Analysts say the Obama campaign has the momentum, the money and, more important, a message that seems to be resonating with American voters concerned about the economy and their futures.
States that, several months ago, weren’t in play now seem to be turning purple, and people everywhere are beginning to wonder what a victory by Obama might mean for the Republican Party.
In Sunday’s edition of the UK paper The Guardian, reporter Paul Harris argues that a Republican loss would be “potentially devastating” for the GOP. Here’s a clip:
… The Republican party is going to have to work out what sort of party it actually wants to be. It’s a changing world for them,’ said Professor Shaun Bowler, a political scientist at the University of California at Riverside. It might not be easy. A powerful Democratic win could wipe out Republican moderates. It could leave the party in the grip of its conservative and evangelical base who remain critical of figures such as McCain but who are wildly enthusiastic about politicians such as Palin. The Republican party could end up in a bitter civil war for its political future…
Whereas President Bush has been able, at least up until now, to appease the far right without alienating the moderates in the party, it doesn’t appear as though that may be tenable from here on out, as the religious right becomes more demanding.
John McCain maintains that he picked Alaska Gov. Sarah Palin based on her executive experience and her track record of reform, but some critics dispute that. They say McCain did not want Palin for a running mate and that he took her as a concession to the right, who held her in high regard for her principled evangelical stands on issues like abortion.
Unfortunately for the GOP, that decision, while rallying the Christian base, did little to ingratiate moderates who in some cases saw the decision as cynical, calculated and ultimately not in the best interest of the United States.
But all of this aside, it might just be the case that the numbers no longer add up for the Republicans. As Timothy Egan points out in Sunday’s New York Times, we’re becoming a more urban, culturally mixed nation and, given that, the “us against them” politics of those like Minnesota’s Michele Bachmann who seek to draw a line between those they consider “real Americans” and those that they don’t, may not hold the same promise. (Once everyone’s drinking lattes, it becomes a lot less powerful of an insult.)
Here’s a clip from Egan’s column.

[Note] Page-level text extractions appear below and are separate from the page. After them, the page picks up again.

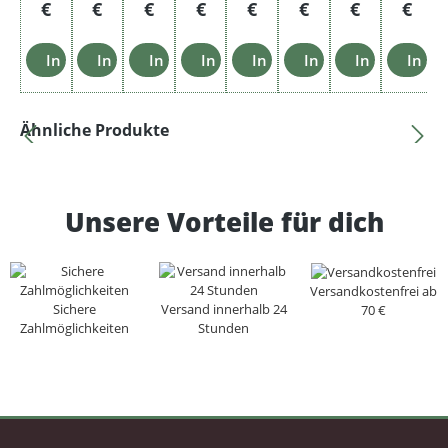
€
€
€
€
€
€
€
€
In den Warenkorb
In den Warenkorb
In den Warenkorb
In den Warenkorb
In den Warenkorb
In den Warenkorb
In den Ware
In d
Produktgalerie überspringen
Ähnliche Produkte
Unsere Vorteile für dich
Versandkostenfrei ab
Sichere
Versand innerhalb 24
70 €
Zahlmöglichkeiten
Stunden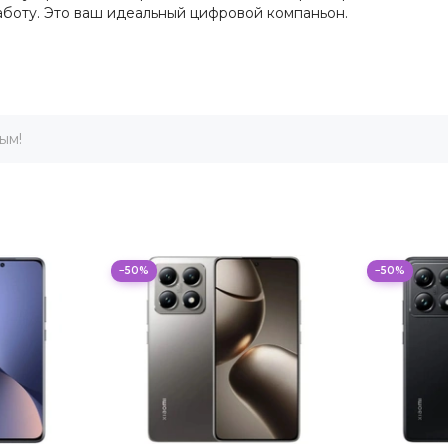
аботу. Это ваш идеальный цифровой компаньон.
ым!
−50%
−50%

It begins with a discussion about the top 10 most educated cities in America:
… These are vibrant, prosperous places where a knowledge economy and cool things to do after hours attract people from all over the country. Among the top 10, only two of those metro areas — Raleigh, N.C., and Lexington, Ky. — voted Republican in the 2004 presidential election.

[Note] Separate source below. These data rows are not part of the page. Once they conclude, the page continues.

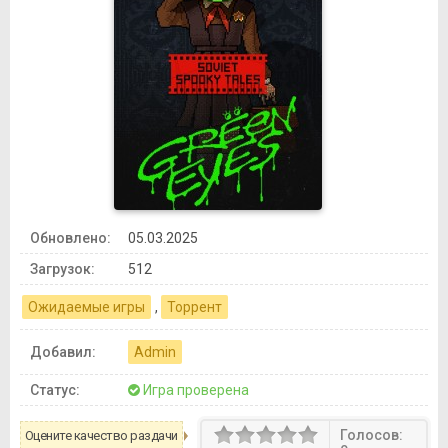
Обновлено:
05.03.2025
Загрузок:
512
Ожидаемые игры
,
Торрент
Добавил:
Admin
Статус:
Игра проверена
Голосов:
Оцените качество раздачи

This year, all 10 are likely to go Democratic. What’s more, with Colorado, New Hampshire and Virginia now trending blue, Republicans stand to lose the nation’s 10 best-educated states as well.
It would be easy to say these places are not the real America, in the peculiar us-and-them parlance of Sarah Palin. It’s easy to say because Republicans have been insinuating for years now that some of the brightest, most productive communities in the United States are fake American — a tactic that dates to Newt Gingrich’s reign in the capitol…
Egan goes on to note that not only are we becoming a more urban nation, but we’re also becoming more ethnically diverse. “By 2023,” he says, “more than half of all American children will be minority.” So how long can the politics of division last? As young voters are already overwhelmingly in favor of Obama, one wonders what the future might hold when over half will be of mixed race.
Are we headed for a showdown between the evangelical base and the more moderate factions within the Republican Party? Some are already suggesting that Palin, having given up on McCain’s chances, is thinking about herself and how she’s positioned for 2012, when she might make a run of her own for president.
One thing is for certain: with no clear leader to rally around and hold these various factions together, it’s going to be interesting.